• **Exercise passage**:
----------------------------------------
The world changed overnight. Technologies that once seemed part of an alternate universe are no longer “stranger than fiction.” What was perceived as potential is now an integral part of our daily reality. Social media is packed with an assortment of signature memes and meetings are held in a light box like a Jetson's cartoon videophone. Downloadable game applications can pass artificial time while keeping track our vitals with the invention of Fit-bits and Dick Tracy like blue-tooth wrist apparel are prominent.


Overnight, human activities on this planet slowed to a quiet buzzle. Unexpectedly, wildlife graze on city lawns, streets are quiet without daily commuters, and the sky has not had such atmospheric clarity since 911. In fact, geological seismographs have fewer squiggly lines of feedback interference as a result of “Stay in Place” restrictions world-wide. It is as if we have fast forwarded from old black and white horror film where our imagination fills in the color of what is generated on the screen. Godzilla took a clean sweep through Tokyo and Dorothy and Toto bypassed the Wicked Witch of the West by getting spat out of a tornado to stay home.


We are learning there are a lot of places to be other than home. When kept to our own vices we get spooked by scary contrasts of light and dark. Naturally, we scoot closer to another to receive comfort, like the herd mammals we are. We are impacted by shadows cast on a wall like Plato’s “Allegory of the Cave”. As a species, how evolved have we really become? In all our wisdom it appears that we are moving further away from natural law. More and more we are inexorably connected to the building of an artificial bicameral mind where “pain is just a program.” Humanity, in love with potential has increasingly made the choice for an artificial reality. This concept is explored in the HBO Series “Westworld” that questions AI sentience.
----------------------------------------
• **Task instructions**:
1/ Answer these from the essay excerpt, each on its own line:
(a) What does the essay excerpt compare meetings held in a light box to?
(b) Since what event has the sky not had such atmospheric clarity?
(c) Which HBO series does it name as questioning AI sentience?
2/ Please write out the part of the essay excerpt starting with "We are learning" and going on through "questions AI sentience.", word for word.
The entries that come next aren't needed for any of this work.
----------------------------------------
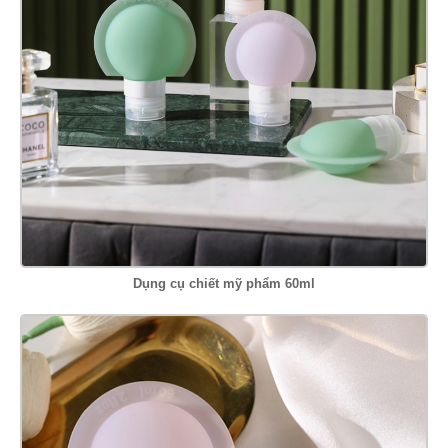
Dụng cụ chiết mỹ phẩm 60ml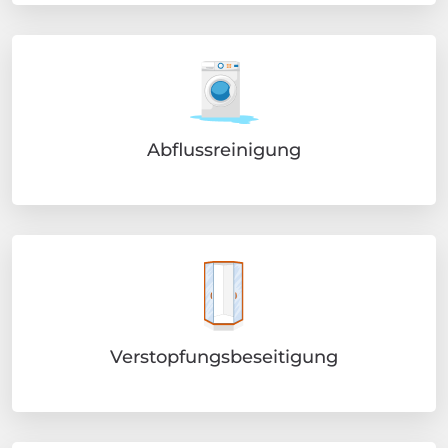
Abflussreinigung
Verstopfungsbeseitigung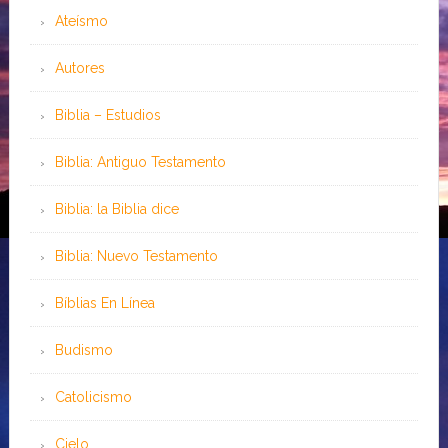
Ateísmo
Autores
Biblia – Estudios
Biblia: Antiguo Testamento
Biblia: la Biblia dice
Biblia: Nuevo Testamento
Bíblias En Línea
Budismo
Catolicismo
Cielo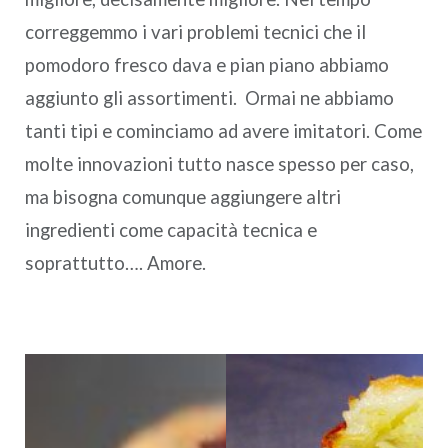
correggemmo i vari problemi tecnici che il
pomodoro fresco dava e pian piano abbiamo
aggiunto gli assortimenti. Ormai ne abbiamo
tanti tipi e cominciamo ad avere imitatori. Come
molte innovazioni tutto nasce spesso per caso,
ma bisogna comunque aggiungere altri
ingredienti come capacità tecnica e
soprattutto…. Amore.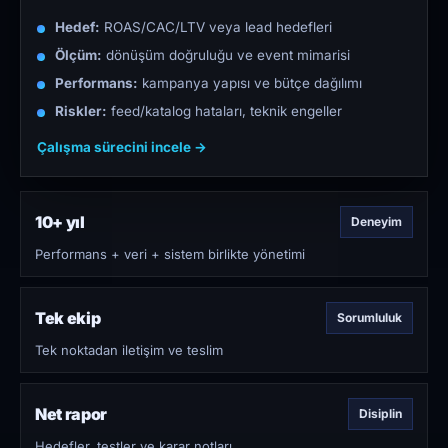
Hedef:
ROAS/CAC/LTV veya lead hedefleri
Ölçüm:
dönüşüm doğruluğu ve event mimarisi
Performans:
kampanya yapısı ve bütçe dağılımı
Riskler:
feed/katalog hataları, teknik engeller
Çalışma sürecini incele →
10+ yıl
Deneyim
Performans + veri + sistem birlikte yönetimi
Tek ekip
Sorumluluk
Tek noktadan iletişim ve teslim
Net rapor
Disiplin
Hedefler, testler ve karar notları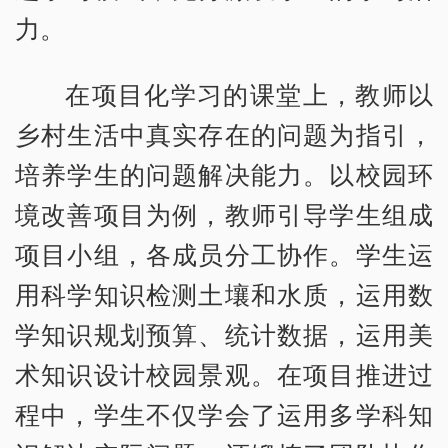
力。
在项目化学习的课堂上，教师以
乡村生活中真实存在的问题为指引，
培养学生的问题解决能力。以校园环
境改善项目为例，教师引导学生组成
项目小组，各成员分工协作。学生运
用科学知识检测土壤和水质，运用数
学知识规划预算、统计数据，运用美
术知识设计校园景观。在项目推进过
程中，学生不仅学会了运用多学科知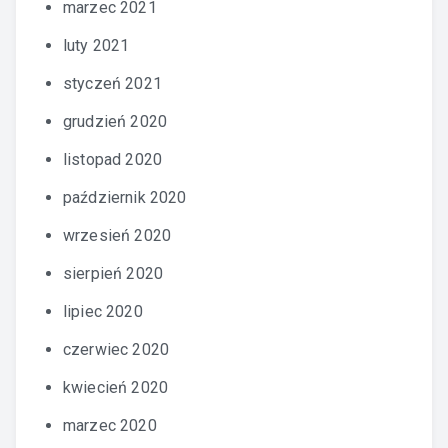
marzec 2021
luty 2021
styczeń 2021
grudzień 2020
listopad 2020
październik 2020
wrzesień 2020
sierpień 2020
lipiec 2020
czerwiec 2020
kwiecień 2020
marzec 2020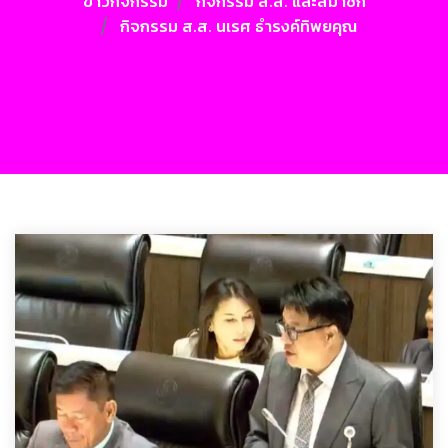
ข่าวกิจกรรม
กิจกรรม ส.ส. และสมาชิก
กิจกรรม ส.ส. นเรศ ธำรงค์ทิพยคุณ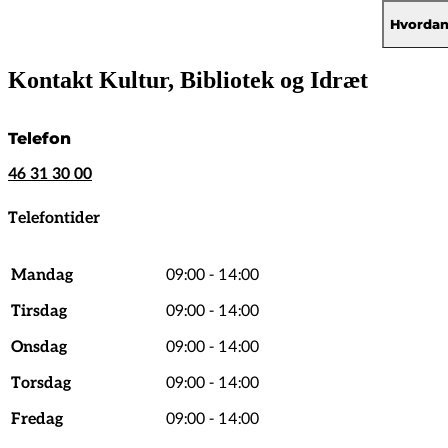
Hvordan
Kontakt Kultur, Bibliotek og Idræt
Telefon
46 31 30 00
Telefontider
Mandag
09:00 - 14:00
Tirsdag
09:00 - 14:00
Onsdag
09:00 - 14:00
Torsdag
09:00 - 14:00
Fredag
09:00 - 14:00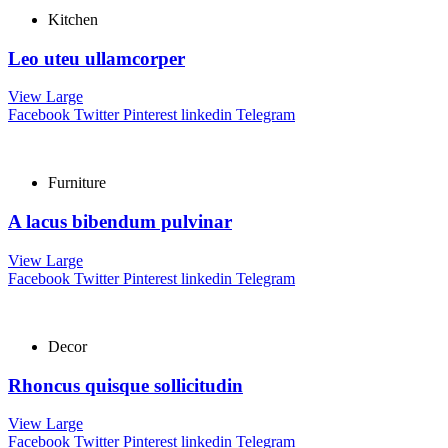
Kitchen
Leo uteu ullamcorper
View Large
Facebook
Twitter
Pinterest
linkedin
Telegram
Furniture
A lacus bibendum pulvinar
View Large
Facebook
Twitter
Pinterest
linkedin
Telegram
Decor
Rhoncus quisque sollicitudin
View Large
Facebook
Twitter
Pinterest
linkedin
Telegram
----------------------------------------
• **Written answers**:
1/
(a) A Jetson's cartoon videophone.
(b) 911.
(c) "Westworld".

2/
We are learning there are a lot of places to be other than home. When kept to our own vices we get spooked by scary contrasts of light and dark. Naturally, we scoot closer to another to receive comfort, like the herd mammals we are. We are impacted by shadows cast on a wall like Plato’s “Allegory of the Cave”. As a species, how evolved have we really become? In all our wisdom it appears that we are moving further away from natural law. More and more we are inexorably connected to the building of an artificial bicameral mind where “pain is just a program.” Humanity, in love with potential has increasingly made the choice for an artificial reality. This concept is explored in the HBO Series “Westworld” that questions AI sentience.